Pervenche Berès (S&D). – Madame la Présidente, Messieurs les Commissaires, je veux d’abord saluer le travail des trois rapporteurs des deux commissions saisies, qui est absolument remarquable.
S’agissant du fonctionnement de la troïka, je regrette avec force que la méthode communautaire ait été totalement ignorée au profit d’un monstre froid technocratique à trois têtes dépourvu de toute légitimité démocratique, si ce n’est un mandat délivré dans le plus grand des secrets, à huis clos, par un Eurogroupe présidé d’abord par Jean-Claude Juncker, pour trois des mandats de la troïka, puis par M. Dijsselbloem.
Le bilan de la troïka est accablant et des conflits ouverts ont rapidement émergé entre ses trois composantes, notamment sur l’importance à accorder au coefficient multiplicateur associé à l’effet récessif des politiques d’austérité recommandées. Quel crédit apporter alors aux recommandations d’un attelage aussi baroque en termes d’expertise macroéconomique?
En l’espace de deux ans, les projections de la troïka ont été considérablement révisées, le niveau réel de la croissance était constamment surévalué, tandis que le nombre de chômeurs était systématiquement sous-évalué. Là encore, l’Organisation internationale du travail aurait sans doute permis de tirer la sonnette d’alarme sur les échecs prévisibles des mesures envisagées et aurait pu éviter un effondrement du marché de l’emploi dans les pays sous programme.
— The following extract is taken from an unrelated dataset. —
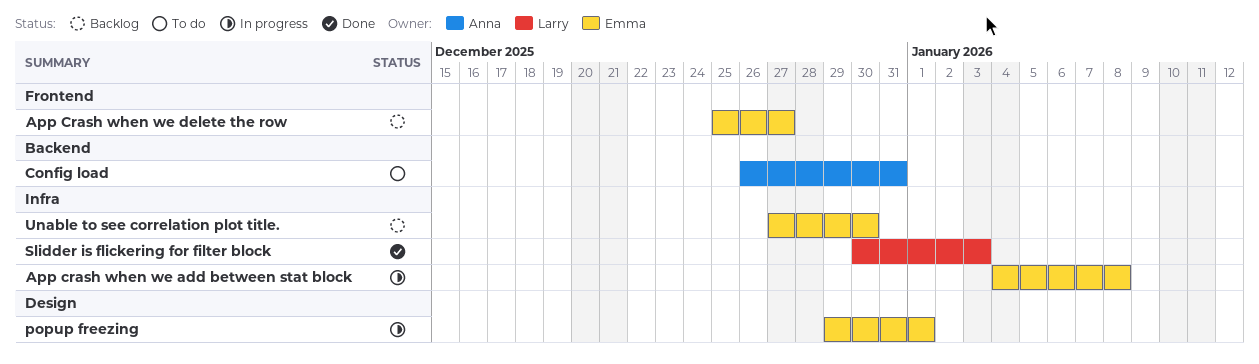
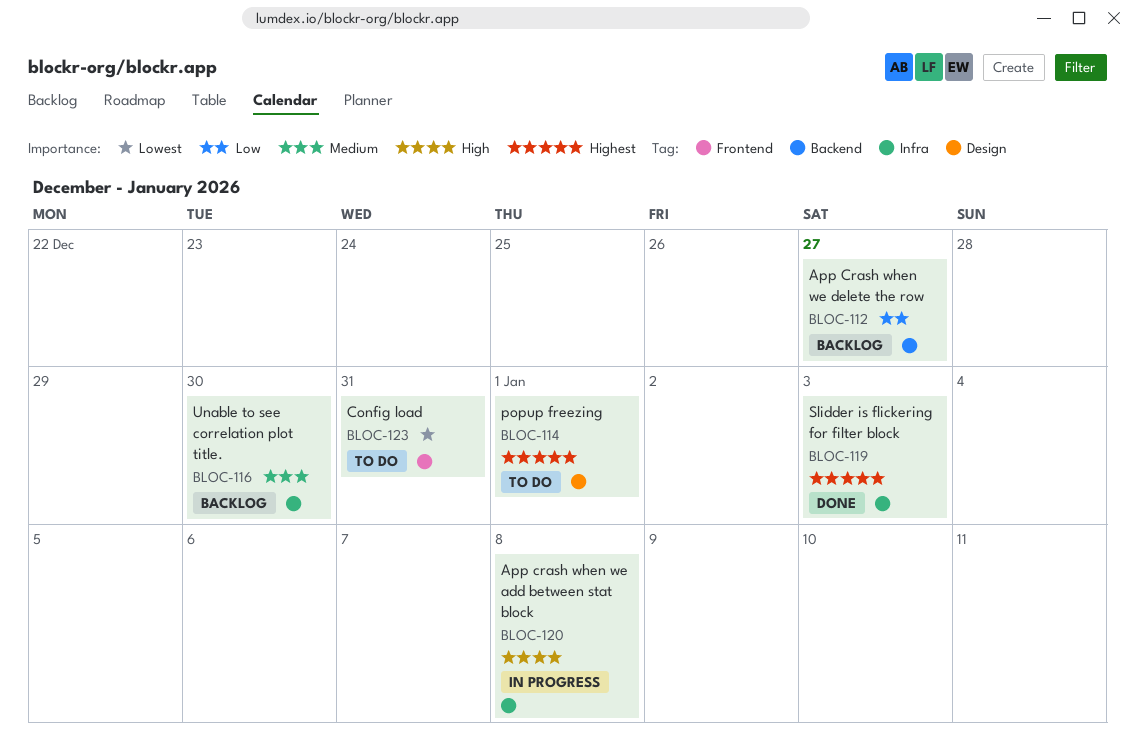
App Crash when we delete the row, label: Frontend -> Backend
Config load, label: Backend -> Frontend
popup freezing, status: In progress -> To do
Je vous invite à prendre connaissance d’une étude que l’Institut Bruegel vient de mettre sur la table qui démontre que les perspectives qui étaient envisagées pour le Portugal en 2013 devaient conduire à un chômage de 13,5 %, alors qu’il était de 17,5 %. Quant à la Grèce, où un taux de 14 % était prévu, on en est à 27 %, sans compter la mobilité forcée et l’exode des cerveaux systématiquement observé.
Je note par ailleurs qu’alors qu’une des règles d’or rappelée par tous au niveau de l’Union européenne, qui consiste non seulement à plaider en faveur d’une stratégie d’investissement intelligent, mais aussi en faveur du dialogue social, a été systématiquement bafouée dans les pays de la troïka et que l’Union européenne elle-même a été condamnée pour la première fois par l’OIT pour non-respect, en Grèce, des conventions collectives et donc des conventions de base de cette organisation, qui fondent le socle du dialogue social et de notre modèle social.